Vitamin C is an essential micronutrient for humans, with pleiotropic functions related to its ability to donate electrons. It is a potent antioxidant and a cofactor for a family of biosynthetic and gene regulatory enzymes. Vitamin C contributes to immune defense by supporting various cellular functions of both the innate and adaptive immune system. Vitamin C supports epithelial barrier function against pathogens and promotes the oxidant scavenging activity of the skin, thereby potentially protecting against environmental oxidative stress. Vitamin C accumulates in phagocytic cells, such as neutrophils, and can enhance chemotaxis, phagocytosis, generation of reactive oxygen species, and ultimately microbial killing. It is also needed for apoptosis and clearance of the spent neutrophils from sites of infection by macrophages, thereby decreasing necrosis/NETosis and potential tissue damage. The role of vitamin C in lymphocytes is less clear, but it has been shown to enhance differentiation and proliferation of B- and T-cells, likely due to its gene regulating effects. Vitamin C deficiency results in impaired immunity and higher susceptibility to infections. In turn, infections significantly impact on vitamin C levels due to enhanced inflammation and metabolic requirements. Furthermore, supplementation with vitamin C appears to be able to both prevent and treat respiratory and systemic infections. Prophylactic prevention of infection requires dietary vitamin C intakes that provide at least adequate, if not saturating plasma levels (i.e., 100–200 mg/day), which optimize cell and tissue levels. In contrast, treatment of established infections requires significantly higher (gram) doses of the vitamin to compensate for the increased inflammatory response and metabolic demand

Conclusion:

Overall, vitamin C appears to exert a multitude of beneficial effects on cellular functions of both the innate and adaptive immune system. Although vitamin C is a potent antioxidant protecting the body against endogenous and exogenous oxidative challenges, it is likely that its action as a cofactor for numerous biosynthetic and gene regulatory enzymes plays a key role in its immune-modulating effects. Vitamin C stimulates neutrophil migration to the site of infection, enhances phagocytosis and oxidant generation, and microbial killing. At the same time, it protects host tissue from excessive damage by enhancing neutrophil apoptosis and clearance by macrophages, and decreasing neutrophil necrosis and NETosis. Thus, it is apparent that vitamin C is necessary for the immune system to mount and sustain an adequate response against pathogens, whilst avoiding excessive damage to the host.

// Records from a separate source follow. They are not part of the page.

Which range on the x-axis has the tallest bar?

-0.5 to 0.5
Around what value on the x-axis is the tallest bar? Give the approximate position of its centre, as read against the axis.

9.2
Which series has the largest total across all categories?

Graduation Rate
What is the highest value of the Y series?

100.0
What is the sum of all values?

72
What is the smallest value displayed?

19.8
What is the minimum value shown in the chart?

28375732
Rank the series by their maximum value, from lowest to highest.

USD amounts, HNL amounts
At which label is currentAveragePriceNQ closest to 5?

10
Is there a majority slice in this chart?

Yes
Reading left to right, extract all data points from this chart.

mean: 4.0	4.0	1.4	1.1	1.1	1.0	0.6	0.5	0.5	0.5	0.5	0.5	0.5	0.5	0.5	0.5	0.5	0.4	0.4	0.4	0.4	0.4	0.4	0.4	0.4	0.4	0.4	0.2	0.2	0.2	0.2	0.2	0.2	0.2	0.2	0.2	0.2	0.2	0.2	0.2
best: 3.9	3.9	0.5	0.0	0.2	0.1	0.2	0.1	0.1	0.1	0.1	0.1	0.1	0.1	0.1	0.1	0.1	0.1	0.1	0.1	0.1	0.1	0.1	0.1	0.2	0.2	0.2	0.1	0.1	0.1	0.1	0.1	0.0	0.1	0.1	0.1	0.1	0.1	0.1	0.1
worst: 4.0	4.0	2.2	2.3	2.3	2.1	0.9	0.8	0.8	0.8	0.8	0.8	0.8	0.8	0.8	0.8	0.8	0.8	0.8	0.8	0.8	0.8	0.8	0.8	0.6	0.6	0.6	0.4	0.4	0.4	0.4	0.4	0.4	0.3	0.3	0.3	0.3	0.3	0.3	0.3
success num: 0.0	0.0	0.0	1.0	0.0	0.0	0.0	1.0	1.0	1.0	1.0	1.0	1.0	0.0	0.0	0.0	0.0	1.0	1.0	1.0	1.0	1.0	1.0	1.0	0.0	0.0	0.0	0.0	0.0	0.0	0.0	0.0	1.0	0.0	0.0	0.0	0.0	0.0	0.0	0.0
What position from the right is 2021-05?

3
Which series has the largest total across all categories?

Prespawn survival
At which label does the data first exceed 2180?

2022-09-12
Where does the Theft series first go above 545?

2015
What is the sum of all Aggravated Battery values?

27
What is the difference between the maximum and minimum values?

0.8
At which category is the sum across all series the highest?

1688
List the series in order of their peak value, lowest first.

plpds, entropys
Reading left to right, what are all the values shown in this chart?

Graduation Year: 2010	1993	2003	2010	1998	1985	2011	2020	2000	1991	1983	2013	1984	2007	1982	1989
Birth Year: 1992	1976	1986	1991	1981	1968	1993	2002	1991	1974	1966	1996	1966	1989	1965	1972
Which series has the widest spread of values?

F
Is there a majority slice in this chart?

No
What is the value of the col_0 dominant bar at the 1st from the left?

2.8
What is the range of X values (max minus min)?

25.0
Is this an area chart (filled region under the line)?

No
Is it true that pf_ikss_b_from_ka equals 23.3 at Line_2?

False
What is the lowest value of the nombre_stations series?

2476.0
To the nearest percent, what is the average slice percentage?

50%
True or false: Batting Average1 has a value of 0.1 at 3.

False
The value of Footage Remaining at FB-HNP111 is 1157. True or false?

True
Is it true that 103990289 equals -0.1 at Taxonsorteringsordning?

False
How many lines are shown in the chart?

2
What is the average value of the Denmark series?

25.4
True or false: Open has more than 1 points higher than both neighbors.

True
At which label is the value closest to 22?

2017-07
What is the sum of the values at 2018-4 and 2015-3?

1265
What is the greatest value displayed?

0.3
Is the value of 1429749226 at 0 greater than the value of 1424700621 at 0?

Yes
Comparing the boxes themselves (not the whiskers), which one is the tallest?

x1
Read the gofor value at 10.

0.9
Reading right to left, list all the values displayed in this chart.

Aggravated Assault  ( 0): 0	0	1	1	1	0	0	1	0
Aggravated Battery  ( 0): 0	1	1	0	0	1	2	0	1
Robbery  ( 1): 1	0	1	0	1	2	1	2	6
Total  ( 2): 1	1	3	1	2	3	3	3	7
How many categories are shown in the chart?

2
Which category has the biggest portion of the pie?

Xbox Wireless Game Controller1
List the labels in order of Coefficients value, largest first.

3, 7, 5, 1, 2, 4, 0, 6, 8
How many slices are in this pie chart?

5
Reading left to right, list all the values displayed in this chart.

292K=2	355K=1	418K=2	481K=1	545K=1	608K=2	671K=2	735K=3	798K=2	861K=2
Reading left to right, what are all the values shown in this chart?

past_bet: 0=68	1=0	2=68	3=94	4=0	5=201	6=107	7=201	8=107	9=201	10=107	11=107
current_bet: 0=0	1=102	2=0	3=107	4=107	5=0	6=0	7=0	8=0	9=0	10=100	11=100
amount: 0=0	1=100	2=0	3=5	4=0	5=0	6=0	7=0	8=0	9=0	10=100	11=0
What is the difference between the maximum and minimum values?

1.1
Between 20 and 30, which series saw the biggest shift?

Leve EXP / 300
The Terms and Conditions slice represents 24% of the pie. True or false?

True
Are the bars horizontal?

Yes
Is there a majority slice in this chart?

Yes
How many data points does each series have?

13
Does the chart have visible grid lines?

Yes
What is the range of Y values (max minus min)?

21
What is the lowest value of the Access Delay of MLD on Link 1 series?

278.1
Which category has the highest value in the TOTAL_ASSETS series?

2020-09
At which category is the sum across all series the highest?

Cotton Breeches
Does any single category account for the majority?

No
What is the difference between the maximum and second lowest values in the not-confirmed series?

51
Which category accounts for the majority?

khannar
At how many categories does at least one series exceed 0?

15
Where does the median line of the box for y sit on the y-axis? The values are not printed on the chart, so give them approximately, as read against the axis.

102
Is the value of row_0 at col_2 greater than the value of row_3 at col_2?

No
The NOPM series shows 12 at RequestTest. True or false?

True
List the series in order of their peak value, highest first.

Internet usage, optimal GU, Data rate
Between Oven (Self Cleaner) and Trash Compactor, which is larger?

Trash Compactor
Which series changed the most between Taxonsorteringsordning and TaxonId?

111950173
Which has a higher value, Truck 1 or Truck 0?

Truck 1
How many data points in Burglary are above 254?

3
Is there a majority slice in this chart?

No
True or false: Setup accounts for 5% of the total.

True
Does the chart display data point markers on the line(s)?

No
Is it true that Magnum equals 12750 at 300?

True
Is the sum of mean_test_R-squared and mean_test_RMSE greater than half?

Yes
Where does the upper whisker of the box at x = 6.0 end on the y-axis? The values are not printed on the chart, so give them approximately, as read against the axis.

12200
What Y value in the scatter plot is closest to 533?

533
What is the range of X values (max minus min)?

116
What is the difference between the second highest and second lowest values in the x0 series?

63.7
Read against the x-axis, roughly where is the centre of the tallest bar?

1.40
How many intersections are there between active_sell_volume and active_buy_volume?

Vitamin C appears to be able to both prevent and treat respiratory and systemic infections by enhancing various immune cell functions. Prophylactic prevention of infection requires dietary vitamin C intakes that provide at least adequate, if not saturating plasma levels (i.e., 100–200 mg/day), which optimize cell and tissue levels. In contrast, treatment of established infections requires significantly higher (gram) doses of the vitamin to compensate for the increased metabolic demand.

Epidemiological studies indicate that hypovitaminosis C is still relatively common in Western populations, and vitamin C deficiency is the fourth leading nutrient deficiency in the United States. Reasons include reduced intake combined with limited body stores. Increased needs occur due to pollution and smoking, fighting infections, and diseases with oxidative and inflammatory components, e.g., type 2 diabetes, etc. Ensuring adequate intake of vitamin C through the diet or via supplementation, especially in groups such as the elderly or in individuals exposed to risk factors for vitamin C insufficiency, is required for proper immune function and resistance to infections.